- **What the task requires**: Extract each line from the entries below that has the string "modes" in it.

- **Entries shown**:
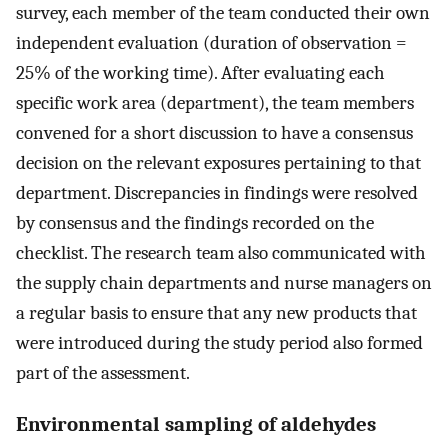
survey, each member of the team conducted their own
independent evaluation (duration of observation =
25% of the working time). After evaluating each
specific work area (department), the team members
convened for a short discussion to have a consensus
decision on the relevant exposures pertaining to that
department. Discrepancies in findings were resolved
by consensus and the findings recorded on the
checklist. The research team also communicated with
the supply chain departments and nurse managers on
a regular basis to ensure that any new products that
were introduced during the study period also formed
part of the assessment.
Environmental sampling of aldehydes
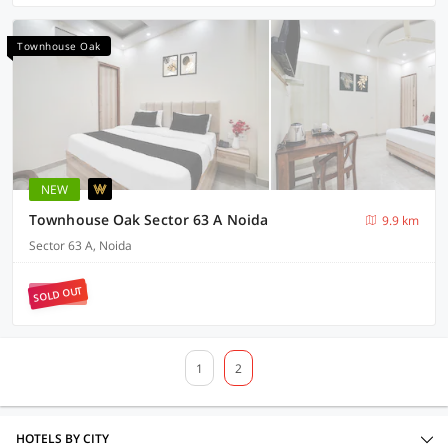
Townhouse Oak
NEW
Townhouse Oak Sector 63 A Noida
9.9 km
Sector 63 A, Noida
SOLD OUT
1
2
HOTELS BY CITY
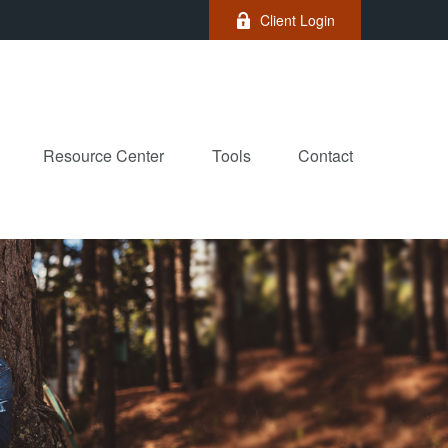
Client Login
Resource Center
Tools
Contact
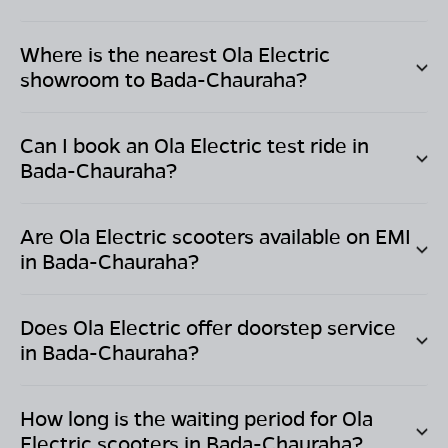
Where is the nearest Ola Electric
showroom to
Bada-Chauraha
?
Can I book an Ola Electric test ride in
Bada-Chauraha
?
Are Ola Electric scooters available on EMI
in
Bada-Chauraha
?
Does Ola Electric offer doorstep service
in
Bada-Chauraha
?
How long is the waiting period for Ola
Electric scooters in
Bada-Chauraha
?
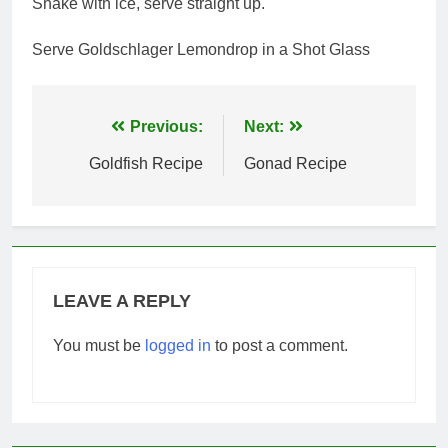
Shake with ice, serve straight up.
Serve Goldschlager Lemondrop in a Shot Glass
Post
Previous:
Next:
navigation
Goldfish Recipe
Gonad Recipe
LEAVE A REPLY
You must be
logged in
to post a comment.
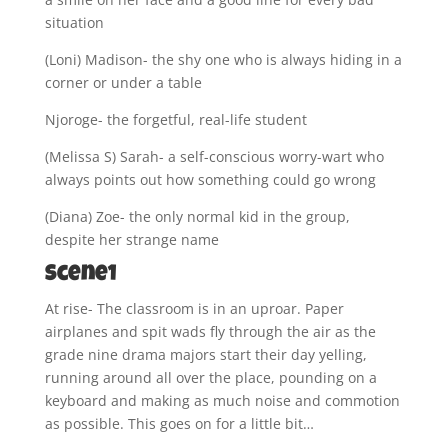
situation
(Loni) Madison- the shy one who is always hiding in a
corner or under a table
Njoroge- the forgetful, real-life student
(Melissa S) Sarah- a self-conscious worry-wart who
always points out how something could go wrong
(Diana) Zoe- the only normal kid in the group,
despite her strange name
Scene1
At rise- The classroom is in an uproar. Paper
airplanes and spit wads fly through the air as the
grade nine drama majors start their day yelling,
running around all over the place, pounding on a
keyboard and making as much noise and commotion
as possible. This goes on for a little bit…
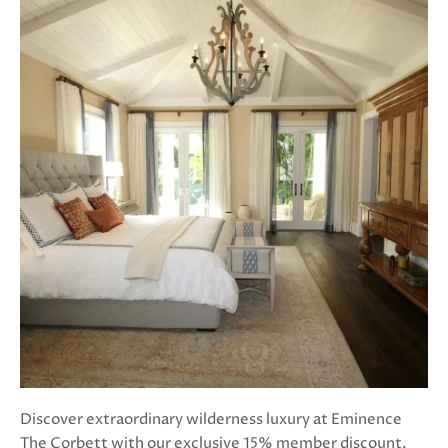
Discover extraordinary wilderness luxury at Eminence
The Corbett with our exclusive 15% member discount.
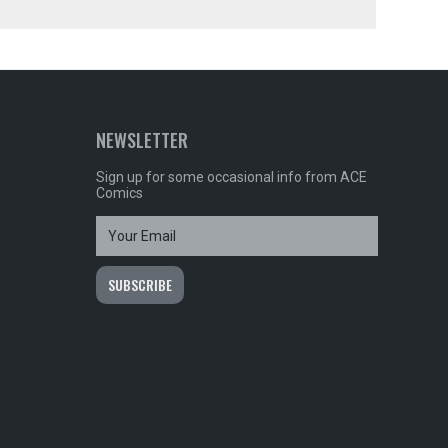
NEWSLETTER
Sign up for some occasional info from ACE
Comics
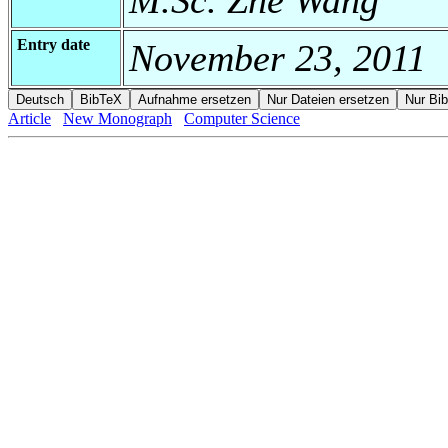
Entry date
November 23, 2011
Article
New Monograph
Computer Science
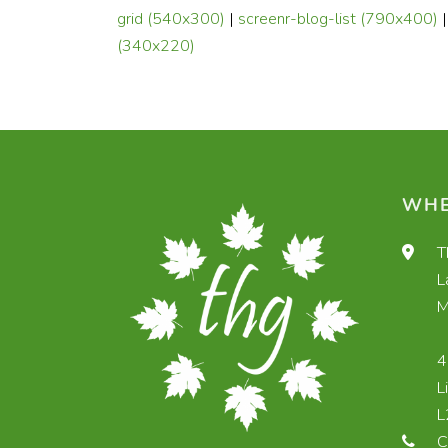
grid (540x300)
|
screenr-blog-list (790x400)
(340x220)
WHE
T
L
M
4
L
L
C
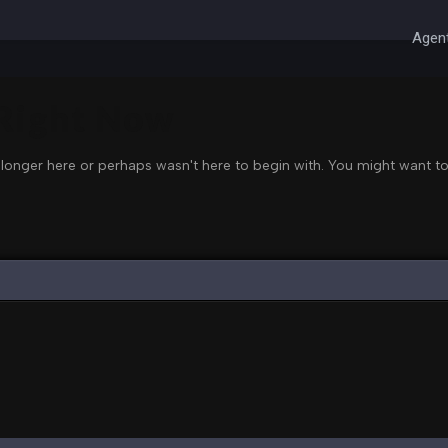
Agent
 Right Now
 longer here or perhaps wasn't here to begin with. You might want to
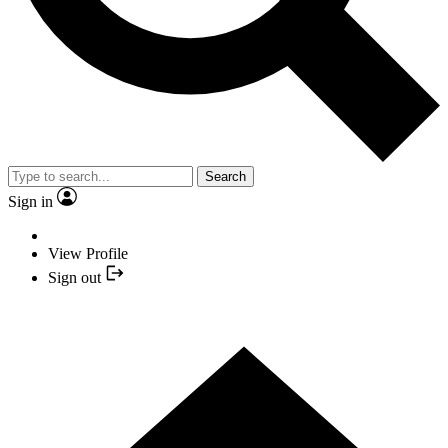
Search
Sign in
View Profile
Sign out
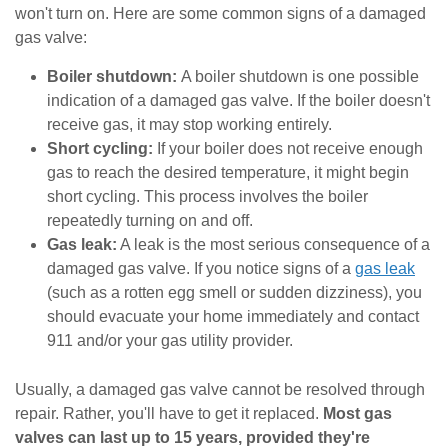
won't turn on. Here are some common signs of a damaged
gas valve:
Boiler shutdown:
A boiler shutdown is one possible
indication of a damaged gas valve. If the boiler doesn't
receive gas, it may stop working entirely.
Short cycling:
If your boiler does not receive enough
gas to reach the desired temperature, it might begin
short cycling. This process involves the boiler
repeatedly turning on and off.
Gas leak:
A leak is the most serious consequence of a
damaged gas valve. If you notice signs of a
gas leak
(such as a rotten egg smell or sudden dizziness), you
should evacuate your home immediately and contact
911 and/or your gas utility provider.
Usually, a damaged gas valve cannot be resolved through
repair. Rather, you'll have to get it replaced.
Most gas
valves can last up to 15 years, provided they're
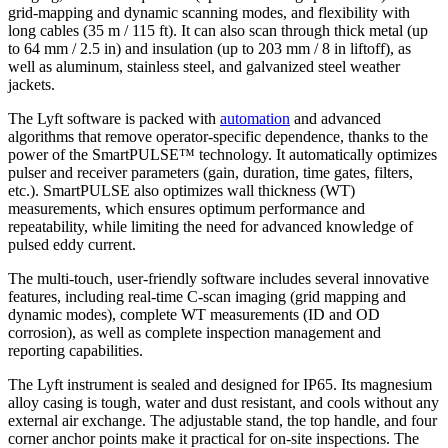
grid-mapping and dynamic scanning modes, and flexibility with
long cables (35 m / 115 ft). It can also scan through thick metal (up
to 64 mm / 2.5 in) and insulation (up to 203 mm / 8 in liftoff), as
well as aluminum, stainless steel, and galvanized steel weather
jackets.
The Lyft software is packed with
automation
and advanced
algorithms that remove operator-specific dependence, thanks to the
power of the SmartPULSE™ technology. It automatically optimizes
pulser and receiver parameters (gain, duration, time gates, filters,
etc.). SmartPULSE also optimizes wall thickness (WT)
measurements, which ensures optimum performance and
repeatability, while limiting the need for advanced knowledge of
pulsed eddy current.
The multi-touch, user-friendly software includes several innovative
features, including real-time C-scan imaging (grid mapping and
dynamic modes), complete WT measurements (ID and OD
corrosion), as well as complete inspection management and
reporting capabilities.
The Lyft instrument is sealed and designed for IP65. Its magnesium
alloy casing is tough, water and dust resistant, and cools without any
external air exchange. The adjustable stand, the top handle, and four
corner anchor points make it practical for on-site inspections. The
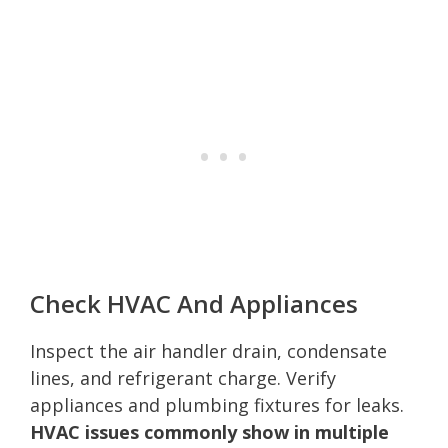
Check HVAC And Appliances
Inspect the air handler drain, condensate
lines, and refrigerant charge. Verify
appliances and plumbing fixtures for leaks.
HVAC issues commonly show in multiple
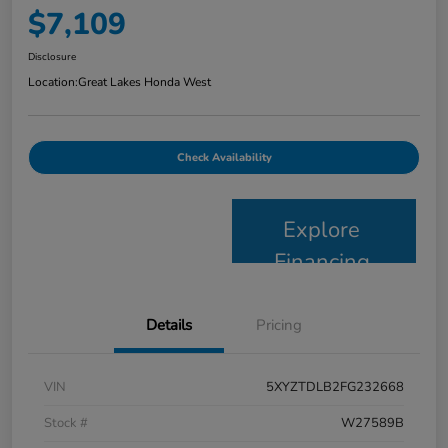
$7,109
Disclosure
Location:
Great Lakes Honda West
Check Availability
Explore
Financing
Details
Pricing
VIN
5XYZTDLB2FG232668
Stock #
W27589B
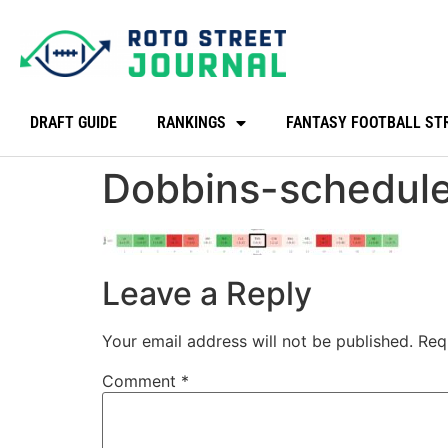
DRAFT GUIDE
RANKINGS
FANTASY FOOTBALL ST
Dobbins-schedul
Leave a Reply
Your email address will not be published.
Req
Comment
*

- **Your response**:
grid-mapping and dynamic scanning modes, and flexibility with
dynamic modes), complete WT measurements (ID and OD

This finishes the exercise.